## START Records shown

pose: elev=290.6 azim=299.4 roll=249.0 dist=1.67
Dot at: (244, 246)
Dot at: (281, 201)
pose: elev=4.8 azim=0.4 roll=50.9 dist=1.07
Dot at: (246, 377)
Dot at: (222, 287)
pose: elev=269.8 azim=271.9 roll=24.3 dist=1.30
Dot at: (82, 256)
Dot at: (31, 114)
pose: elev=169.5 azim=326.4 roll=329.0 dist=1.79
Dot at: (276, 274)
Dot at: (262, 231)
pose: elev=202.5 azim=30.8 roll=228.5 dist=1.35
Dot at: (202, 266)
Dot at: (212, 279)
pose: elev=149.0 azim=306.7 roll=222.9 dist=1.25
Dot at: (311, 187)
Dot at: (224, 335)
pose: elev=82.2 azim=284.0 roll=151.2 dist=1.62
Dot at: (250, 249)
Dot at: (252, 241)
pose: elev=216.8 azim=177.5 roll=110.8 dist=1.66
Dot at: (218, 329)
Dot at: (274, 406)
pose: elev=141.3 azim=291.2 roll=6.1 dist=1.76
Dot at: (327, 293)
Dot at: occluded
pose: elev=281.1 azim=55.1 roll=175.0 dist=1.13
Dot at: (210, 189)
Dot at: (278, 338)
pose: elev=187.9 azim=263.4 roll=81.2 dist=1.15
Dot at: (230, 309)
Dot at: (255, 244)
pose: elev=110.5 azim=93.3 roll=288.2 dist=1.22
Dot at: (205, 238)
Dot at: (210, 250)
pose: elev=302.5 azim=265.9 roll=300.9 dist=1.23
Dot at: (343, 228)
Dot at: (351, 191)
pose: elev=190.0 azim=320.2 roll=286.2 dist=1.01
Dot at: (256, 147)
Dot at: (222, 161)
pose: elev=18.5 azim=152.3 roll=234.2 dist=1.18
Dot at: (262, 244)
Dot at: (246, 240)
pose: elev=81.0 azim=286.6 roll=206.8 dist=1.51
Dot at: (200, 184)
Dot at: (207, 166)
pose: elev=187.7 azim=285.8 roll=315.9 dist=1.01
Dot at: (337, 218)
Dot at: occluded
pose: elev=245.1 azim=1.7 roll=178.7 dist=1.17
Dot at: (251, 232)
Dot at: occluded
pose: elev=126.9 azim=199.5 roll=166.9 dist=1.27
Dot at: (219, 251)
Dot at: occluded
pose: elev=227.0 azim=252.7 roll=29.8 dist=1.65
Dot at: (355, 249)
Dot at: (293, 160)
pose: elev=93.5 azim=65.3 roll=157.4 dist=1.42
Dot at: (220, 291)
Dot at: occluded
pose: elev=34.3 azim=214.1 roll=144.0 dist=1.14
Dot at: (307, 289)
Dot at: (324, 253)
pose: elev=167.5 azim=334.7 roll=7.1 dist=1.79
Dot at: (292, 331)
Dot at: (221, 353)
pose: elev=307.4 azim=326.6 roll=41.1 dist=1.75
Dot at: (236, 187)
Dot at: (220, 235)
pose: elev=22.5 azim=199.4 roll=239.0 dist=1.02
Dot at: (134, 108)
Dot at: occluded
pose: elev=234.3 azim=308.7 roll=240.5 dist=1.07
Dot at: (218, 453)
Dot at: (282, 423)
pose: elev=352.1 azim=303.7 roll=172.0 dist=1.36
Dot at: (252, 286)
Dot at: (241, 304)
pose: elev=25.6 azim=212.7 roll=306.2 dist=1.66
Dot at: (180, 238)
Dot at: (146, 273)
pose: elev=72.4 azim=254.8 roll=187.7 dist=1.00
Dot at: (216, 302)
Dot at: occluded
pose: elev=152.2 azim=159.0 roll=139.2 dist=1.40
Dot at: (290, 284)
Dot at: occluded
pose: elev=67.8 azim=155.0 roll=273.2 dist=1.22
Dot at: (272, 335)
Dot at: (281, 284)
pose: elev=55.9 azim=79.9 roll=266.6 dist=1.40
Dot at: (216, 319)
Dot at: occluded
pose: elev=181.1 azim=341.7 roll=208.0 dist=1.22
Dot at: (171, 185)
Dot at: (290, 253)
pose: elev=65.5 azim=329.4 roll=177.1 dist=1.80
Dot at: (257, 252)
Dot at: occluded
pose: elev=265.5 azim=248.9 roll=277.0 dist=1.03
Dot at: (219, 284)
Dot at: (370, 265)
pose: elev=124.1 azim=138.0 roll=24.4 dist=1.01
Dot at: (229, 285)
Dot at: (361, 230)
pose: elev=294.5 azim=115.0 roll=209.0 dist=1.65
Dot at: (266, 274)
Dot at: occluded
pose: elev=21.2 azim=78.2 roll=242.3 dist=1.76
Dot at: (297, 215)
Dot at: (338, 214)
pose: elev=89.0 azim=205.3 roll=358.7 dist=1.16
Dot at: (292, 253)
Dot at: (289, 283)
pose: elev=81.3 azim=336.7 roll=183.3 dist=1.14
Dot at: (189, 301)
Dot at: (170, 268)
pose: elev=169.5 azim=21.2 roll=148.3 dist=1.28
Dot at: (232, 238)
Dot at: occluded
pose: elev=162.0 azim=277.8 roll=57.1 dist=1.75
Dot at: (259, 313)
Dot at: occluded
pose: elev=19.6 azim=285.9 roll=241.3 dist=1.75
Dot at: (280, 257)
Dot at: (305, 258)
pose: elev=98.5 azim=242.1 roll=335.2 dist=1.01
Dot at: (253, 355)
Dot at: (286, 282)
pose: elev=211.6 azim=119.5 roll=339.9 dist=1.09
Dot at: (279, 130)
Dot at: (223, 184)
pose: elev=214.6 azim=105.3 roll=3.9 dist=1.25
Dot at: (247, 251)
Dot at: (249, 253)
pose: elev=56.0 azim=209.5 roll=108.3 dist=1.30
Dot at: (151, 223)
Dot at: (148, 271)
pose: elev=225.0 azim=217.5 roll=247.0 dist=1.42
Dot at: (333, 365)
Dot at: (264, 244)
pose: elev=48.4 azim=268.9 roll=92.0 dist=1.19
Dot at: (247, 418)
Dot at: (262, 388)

## END Records shown

--- What you need to do ---
Lay out all of the lines above as a JSON list of strings, one string per line, leaving out blank lines.

--- Output ---
[
  "pose: elev=290.6 azim=299.4 roll=249.0 dist=1.67",
  "Dot at: (244, 246)",
  "Dot at: (281, 201)",
  "pose: elev=4.8 azim=0.4 roll=50.9 dist=1.07",
  "Dot at: (246, 377)",
  "Dot at: (222, 287)",
  "pose: elev=269.8 azim=271.9 roll=24.3 dist=1.30",
  "Dot at: (82, 256)",
  "Dot at: (31, 114)",
  "pose: elev=169.5 azim=326.4 roll=329.0 dist=1.79",
  "Dot at: (276, 274)",
  "Dot at: (262, 231)",
  "pose: elev=202.5 azim=30.8 roll=228.5 dist=1.35",
  "Dot at: (202, 266)",
  "Dot at: (212, 279)",
  "pose: elev=149.0 azim=306.7 roll=222.9 dist=1.25",
  "Dot at: (311, 187)",
  "Dot at: (224, 335)",
  "pose: elev=82.2 azim=284.0 roll=151.2 dist=1.62",
  "Dot at: (250, 249)",
  "Dot at: (252, 241)",
  "pose: elev=216.8 azim=177.5 roll=110.8 dist=1.66",
  "Dot at: (218, 329)",
  "Dot at: (274, 406)",
  "pose: elev=141.3 azim=291.2 roll=6.1 dist=1.76",
  "Dot at: (327, 293)",
  "Dot at: occluded",
  "pose: elev=281.1 azim=55.1 roll=175.0 dist=1.13",
  "Dot at: (210, 189)",
  "Dot at: (278, 338)",
  "pose: elev=187.9 azim=263.4 roll=81.2 dist=1.15",
  "Dot at: (230, 309)",
  "Dot at: (255, 244)",
  "pose: elev=110.5 azim=93.3 roll=288.2 dist=1.22",
  "Dot at: (205, 238)",
  "Dot at: (210, 250)",
  "pose: elev=302.5 azim=265.9 roll=300.9 dist=1.23",
  "Dot at: (343, 228)",
  "Dot at: (351, 191)",
  "pose: elev=190.0 azim=320.2 roll=286.2 dist=1.01",
  "Dot at: (256, 147)",
  "Dot at: (222, 161)",
  "pose: elev=18.5 azim=152.3 roll=234.2 dist=1.18",
  "Dot at: (262, 244)",
  "Dot at: (246, 240)",
  "pose: elev=81.0 azim=286.6 roll=206.8 dist=1.51",
  "Dot at: (200, 184)",
  "Dot at: (207, 166)",
  "pose: elev=187.7 azim=285.8 roll=315.9 dist=1.01",
  "Dot at: (337, 218)",
  "Dot at: occluded",
  "pose: elev=245.1 azim=1.7 roll=178.7 dist=1.17",
  "Dot at: (251, 232)",
  "Dot at: occluded",
  "pose: elev=126.9 azim=199.5 roll=166.9 dist=1.27",
  "Dot at: (219, 251)",
  "Dot at: occluded",
  "pose: elev=227.0 azim=252.7 roll=29.8 dist=1.65",
  "Dot at: (355, 249)",
  "Dot at: (293, 160)",
  "pose: elev=93.5 azim=65.3 roll=157.4 dist=1.42",
  "Dot at: (220, 291)",
  "Dot at: occluded",
  "pose: elev=34.3 azim=214.1 roll=144.0 dist=1.14",
  "Dot at: (307, 289)",
  "Dot at: (324, 253)",
  "pose: elev=167.5 azim=334.7 roll=7.1 dist=1.79",
  "Dot at: (292, 331)",
  "Dot at: (221, 353)",
  "pose: elev=307.4 azim=326.6 roll=41.1 dist=1.75",
  "Dot at: (236, 187)",
  "Dot at: (220, 235)",
  "pose: elev=22.5 azim=199.4 roll=239.0 dist=1.02",
  "Dot at: (134, 108)",
  "Dot at: occluded",
  "pose: elev=234.3 azim=308.7 roll=240.5 dist=1.07",
  "Dot at: (218, 453)",
  "Dot at: (282, 423)",
  "pose: elev=352.1 azim=303.7 roll=172.0 dist=1.36",
  "Dot at: (252, 286)",
  "Dot at: (241, 304)",
  "pose: elev=25.6 azim=212.7 roll=306.2 dist=1.66",
  "Dot at: (180, 238)",
  "Dot at: (146, 273)",
  "pose: elev=72.4 azim=254.8 roll=187.7 dist=1.00",
  "Dot at: (216, 302)",
  "Dot at: occluded",
  "pose: elev=152.2 azim=159.0 roll=139.2 dist=1.40",
  "Dot at: (290, 284)",
  "Dot at: occluded",
  "pose: elev=67.8 azim=155.0 roll=273.2 dist=1.22",
  "Dot at: (272, 335)",
  "Dot at: (281, 284)",
  "pose: elev=55.9 azim=79.9 roll=266.6 dist=1.40",
  "Dot at: (216, 319)",
  "Dot at: occluded",
  "pose: elev=181.1 azim=341.7 roll=208.0 dist=1.22",
  "Dot at: (171, 185)",
  "Dot at: (290, 253)",
  "pose: elev=65.5 azim=329.4 roll=177.1 dist=1.80",
  "Dot at: (257, 252)",
  "Dot at: occluded",
  "pose: elev=265.5 azim=248.9 roll=277.0 dist=1.03",
  "Dot at: (219, 284)",
  "Dot at: (370, 265)",
  "pose: elev=124.1 azim=138.0 roll=24.4 dist=1.01",
  "Dot at: (229, 285)",
  "Dot at: (361, 230)",
  "pose: elev=294.5 azim=115.0 roll=209.0 dist=1.65",
  "Dot at: (266, 274)",
  "Dot at: occluded",
  "pose: elev=21.2 azim=78.2 roll=242.3 dist=1.76",
  "Dot at: (297, 215)",
  "Dot at: (338, 214)",
  "pose: elev=89.0 azim=205.3 roll=358.7 dist=1.16",
  "Dot at: (292, 253)",
  "Dot at: (289, 283)",
  "pose: elev=81.3 azim=336.7 roll=183.3 dist=1.14",
  "Dot at: (189, 301)",
  "Dot at: (170, 268)",
  "pose: elev=169.5 azim=21.2 roll=148.3 dist=1.28",
  "Dot at: (232, 238)",
  "Dot at: occluded",
  "pose: elev=162.0 azim=277.8 roll=57.1 dist=1.75",
  "Dot at: (259, 313)",
  "Dot at: occluded",
  "pose: elev=19.6 azim=285.9 roll=241.3 dist=1.75",
  "Dot at: (280, 257)",
  "Dot at: (305, 258)",
  "pose: elev=98.5 azim=242.1 roll=335.2 dist=1.01",
  "Dot at: (253, 355)",
  "Dot at: (286, 282)",
  "pose: elev=211.6 azim=119.5 roll=339.9 dist=1.09",
  "Dot at: (279, 130)",
  "Dot at: (223, 184)",
  "pose: elev=214.6 azim=105.3 roll=3.9 dist=1.25",
  "Dot at: (247, 251)",
  "Dot at: (249, 253)",
  "pose: elev=56.0 azim=209.5 roll=108.3 dist=1.30",
  "Dot at: (151, 223)",
  "Dot at: (148, 271)",
  "pose: elev=225.0 azim=217.5 roll=247.0 dist=1.42",
  "Dot at: (333, 365)",
  "Dot at: (264, 244)",
  "pose: elev=48.4 azim=268.9 roll=92.0 dist=1.19",
  "Dot at: (247, 418)",
  "Dot at: (262, 388)"
]